Speaking to a Peronist youth group in La Plata on Wednesday, the president declared that Frente de Todos is "divided, we are very weak," as he sought to underline the importance of unity in challenging times.
"The first thing we have to understand is that divided we are very weak, united we are very strong," said Fernández, in a clear nod to ongoing talks with the multilateral lender to restructure upcoming repayments from the 2018 Stand-By Agreement signed with his predecessor in office, former president Mauricio Macri.
"I will be very happy when we are all united. When no-one is missing, when we are all inside,” said the president.
Fernández is preparing for a crucial speech before Congress next week that will set the legislative agenda for the coming year, an event that will once again bring him face to face with Vice-President Cristina Fernández de Kirchner, in the midst of internal coalition tensions over the IMF deal.
It will be the first time the president and vice-president will have shared a stage publicly since Máximo Kirchner, the veep’s son, resigned his post as head of the ruling coalition’s caucus in the lower house, citing his opposition to the IMF deal.
Fernández de Kirchner, who served as head of state from 2008 to 2015 and is the leader of the ruling coalition’s more radical wing, has yet to make any public comment on the deal.
IMF deal in Congress
Casa Rosada sources say that the president was eager to present his draft agreement with the IMF to Congress before March 1, with the hope that his speech marking the opening of the 140th Ordinary Sessions of Argentina’s Legislature could “focus on an agenda for the future,” rather than look back at the past.
Those close to Fernández said he saw the March 1 speech as a potential "turning point: for his administration, moving on from the coronavirus pandemic and IMF agreement.

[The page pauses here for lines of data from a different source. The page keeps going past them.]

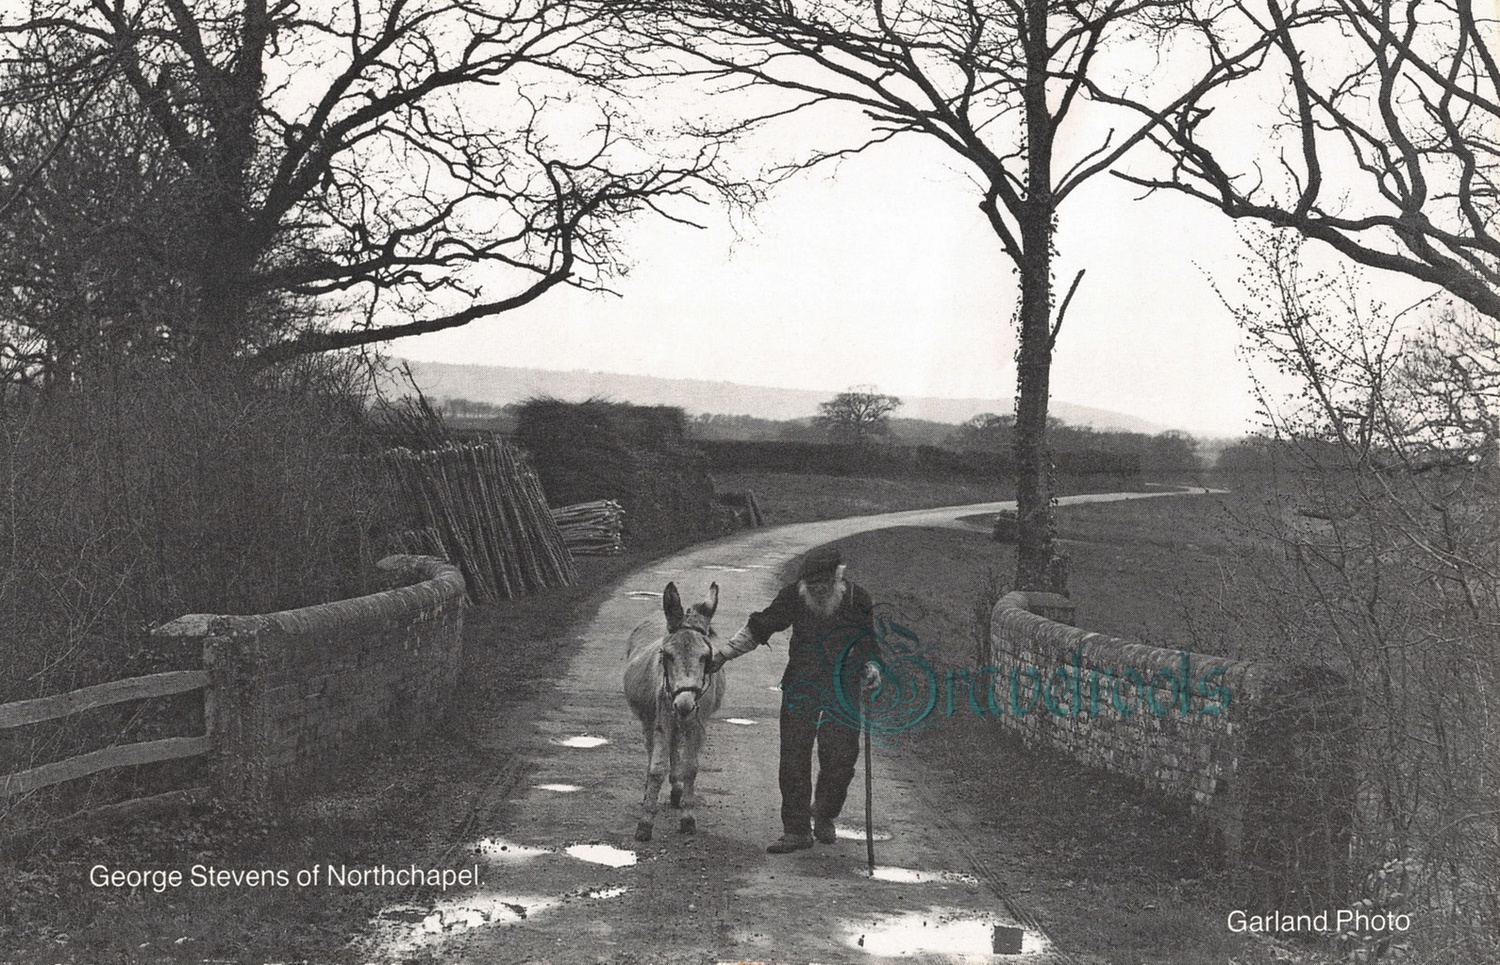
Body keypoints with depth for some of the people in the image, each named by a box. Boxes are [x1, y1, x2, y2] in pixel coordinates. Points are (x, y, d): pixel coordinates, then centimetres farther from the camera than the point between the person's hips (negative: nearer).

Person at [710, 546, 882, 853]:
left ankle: (825, 816, 23)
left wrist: (871, 666, -8)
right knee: (794, 757, -3)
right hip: (801, 686, 0)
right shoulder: (793, 597, -7)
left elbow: (867, 642, 10)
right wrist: (725, 652, -3)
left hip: (844, 687, 0)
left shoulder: (857, 599, -6)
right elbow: (758, 628, 2)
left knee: (841, 756, -4)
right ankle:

Yet Government sources said this week that while talks with the lender have “accelerated,” they do not expect a bill to be submitted before next Wednesday.
According to another Casa Rosada source, cited by the Noticias Argentinas news agency on Thursday, talks with the multilateral lender are ongoing with both sides negotiating over “how to reach the reduction of the fiscal deficit.”
The source said that they expected the IMF bill to be sent to Congress “in the first few days” of next week.
Last week, Fernández huddled with presidential adviser Alejandro Grimson and the Secretary General of the Presidency Julio Vitobello to compose a draft of his speech.
"Since December, the ministries send management reports to the General Secretariat of the Presidency, which works on the reports together with Grimson, who is the one who proposes the speech to the president," said a source who asked not to be identified.
"Alberto is already working on the draft of his speech, but he will be making corrections until the last minute," the source added.